[Start of Attachment]

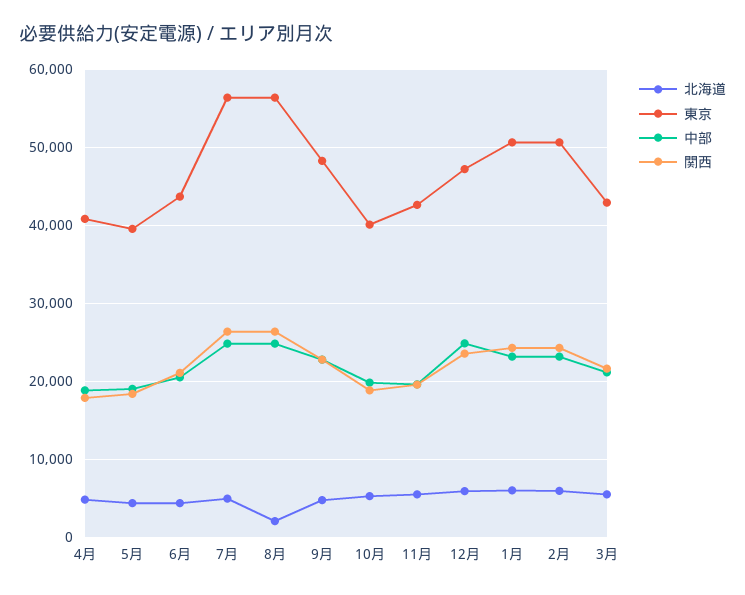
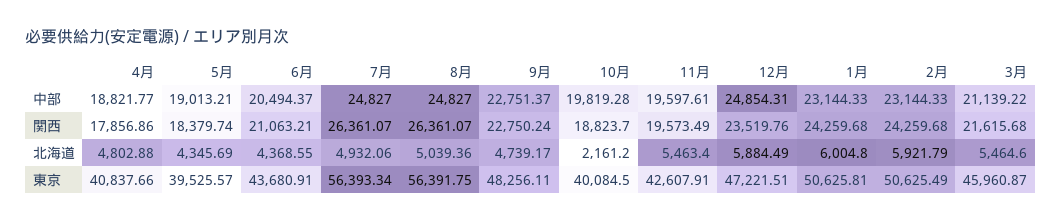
  {
    "北海道": {
      "4月": 4802.88,
      "5月": 4345.69,
      "6月": 4368.55,
      "7月": 4932.06,
-     "8月": 2000,
+     "8月": 5039.36,
      "9月": 4739.17,
-     "10月": 5000,
+     "10月": 2161.2,
      "11月": 5463.4,
      "12月": 5884.49,
      "1月": 6004.8,
      "2月": 5921.79,
      "3月": 5464.6
    },
    "東京": {
      "4月": 40837.66,
      "5月": 39525.57,
      "6月": 43680.91,
      "7月": 56393.34,
      "8月": 56391.75,
      "9月": 48256.11,
      "10月": 40084.5,
      "11月": 42607.91,
      "12月": 47221.51,
      "1月": 50625.81,
      "2月": 50625.49,
-     "3月": 43000
+     "3月": 45960.87
    },
    "中部": {
      "4月": 18821.77,
      "5月": 19013.21,
      "6月": 20494.37,
      "7月": 24827,
      "8月": 24827,
      "9月": 22751.37,
      "10月": 19819.28,
      "11月": 19597.61,
      "12月": 24854.31,
      "1月": 23144.33,
      "2月": 23144.33,
      "3月": 21139.22
    },
    "関西": {
      "4月": 17856.86,
      "5月": 18379.74,
      "6月": 21063.21,
      "7月": 26361.07,
      "8月": 26361.07,
      "9月": 22750.24,
      "10月": 18823.7,
      "11月": 19573.49,
      "12月": 23519.76,
      "1月": 24259.68,
      "2月": 24259.68,
      "3月": 21615.68
    }
  }

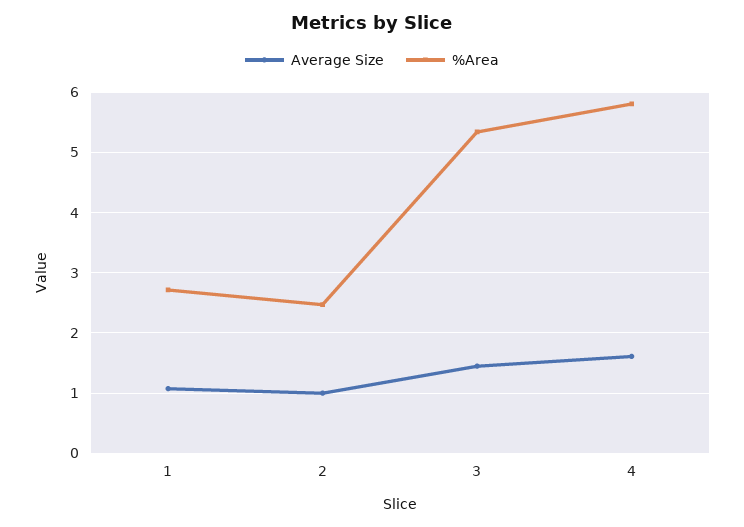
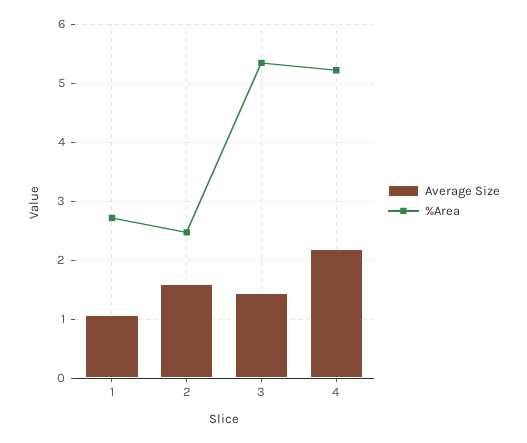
  {
    "Average Size": {
      "1": 1.1,
-     "2": 1,
+     "2": 1.6,
      "3": 1.4,
-     "4": 1.6
+     "4": 2.2
    },
    "%Area": {
      "1": 2.7,
      "2": 2.5,
      "3": 5.3,
-     "4": 5.8
+     "4": 5.2
    }
  }

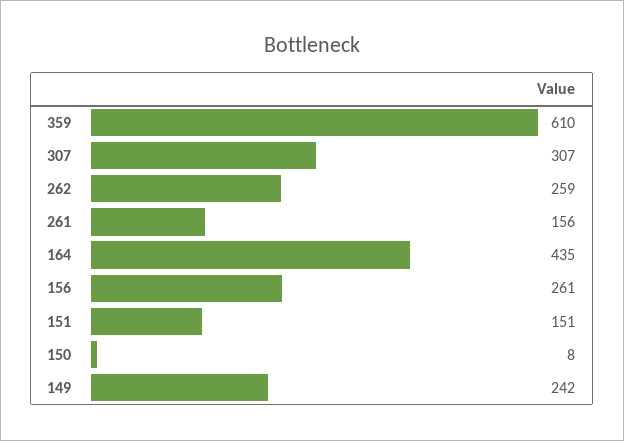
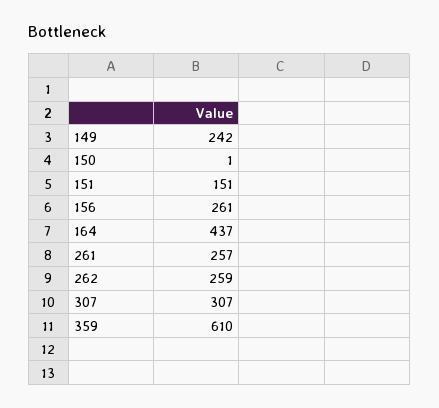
  {
    "359": 610,
    "307": 307,
    "262": 259,
-   "261": 156,
+   "261": 257,
-   "164": 435,
+   "164": 437,
    "156": 261,
    "151": 151,
-   "150": 8,
+   "150": 1,
    "149": 242
  }

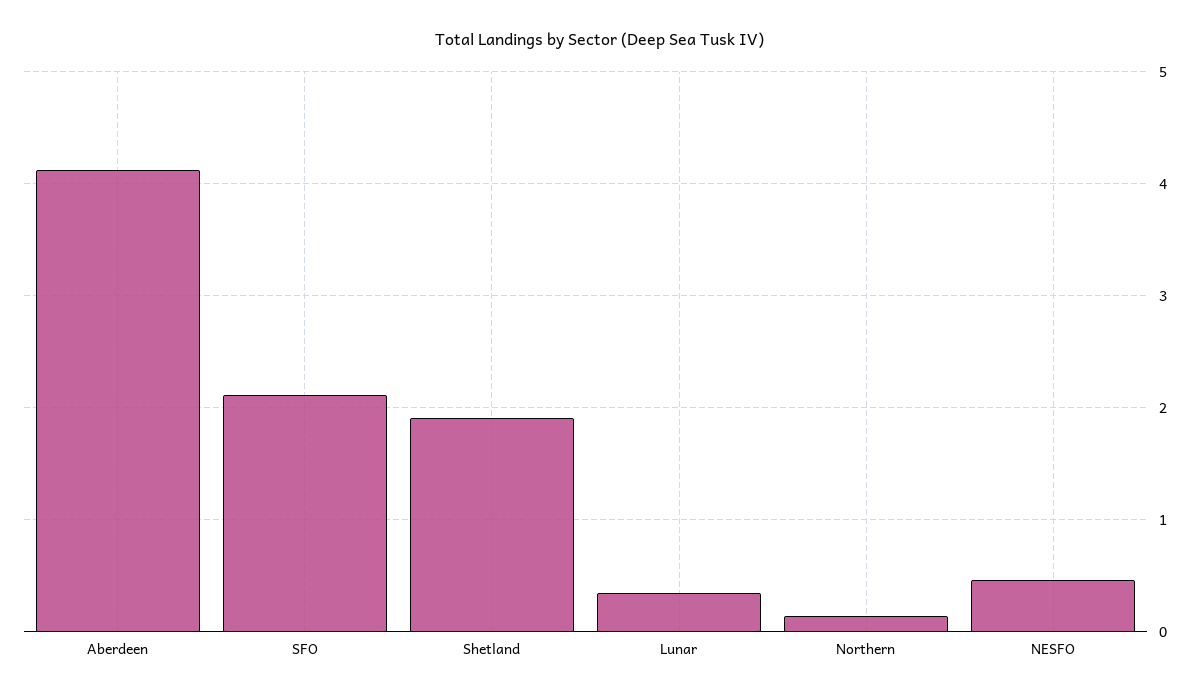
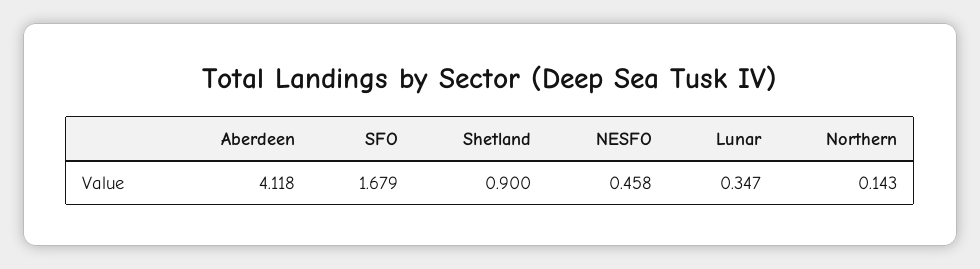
  {
    "Aberdeen": 4.118,
-   "SFO": 2.1,
+   "SFO": 1.679,
-   "Shetland": 1.9,
+   "Shetland": 0.9,
    "Lunar": 0.347,
    "Northern": 0.143,
    "NESFO": 0.458
  }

[End of Attachment]

# AIM OF THE TASK
Retype the records verbatim, but not their images.

# TASK ANSWER
  {
    "北海道": {
      "4月": 4802.88,
      "5月": 4345.69,
      "6月": 4368.55,
      "7月": 4932.06,
-     "8月": 2000,
+     "8月": 5039.36,
      "9月": 4739.17,
-     "10月": 5000,
+     "10月": 2161.2,
      "11月": 5463.4,
      "12月": 5884.49,
      "1月": 6004.8,
      "2月": 5921.79,
      "3月": 5464.6
    },
    "東京": {
      "4月": 40837.66,
      "5月": 39525.57,
      "6月": 43680.91,
      "7月": 56393.34,
      "8月": 56391.75,
      "9月": 48256.11,
      "10月": 40084.5,
      "11月": 42607.91,
      "12月": 47221.51,
      "1月": 50625.81,
      "2月": 50625.49,
-     "3月": 43000
+     "3月": 45960.87
    },
    "中部": {
      "4月": 18821.77,
      "5月": 19013.21,
      "6月": 20494.37,
      "7月": 24827,
      "8月": 24827,
      "9月": 22751.37,
      "10月": 19819.28,
      "11月": 19597.61,
      "12月": 24854.31,
      "1月": 23144.33,
      "2月": 23144.33,
      "3月": 21139.22
    },
    "関西": {
      "4月": 17856.86,
      "5月": 18379.74,
      "6月": 21063.21,
      "7月": 26361.07,
      "8月": 26361.07,
      "9月": 22750.24,
      "10月": 18823.7,
      "11月": 19573.49,
      "12月": 23519.76,
      "1月": 24259.68,
      "2月": 24259.68,
      "3月": 21615.68
    }
  }

  {
    "Average Size": {
      "1": 1.1,
-     "2": 1,
+     "2": 1.6,
      "3": 1.4,
-     "4": 1.6
+     "4": 2.2
    },
    "%Area": {
      "1": 2.7,
      "2": 2.5,
      "3": 5.3,
-     "4": 5.8
+     "4": 5.2
    }
  }

  {
    "359": 610,
    "307": 307,
    "262": 259,
-   "261": 156,
+   "261": 257,
-   "164": 435,
+   "164": 437,
    "156": 261,
    "151": 151,
-   "150": 8,
+   "150": 1,
    "149": 242
  }

  {
    "Aberdeen": 4.118,
-   "SFO": 2.1,
+   "SFO": 1.679,
-   "Shetland": 1.9,
+   "Shetland": 0.9,
    "Lunar": 0.347,
    "Northern": 0.143,
    "NESFO": 0.458
  }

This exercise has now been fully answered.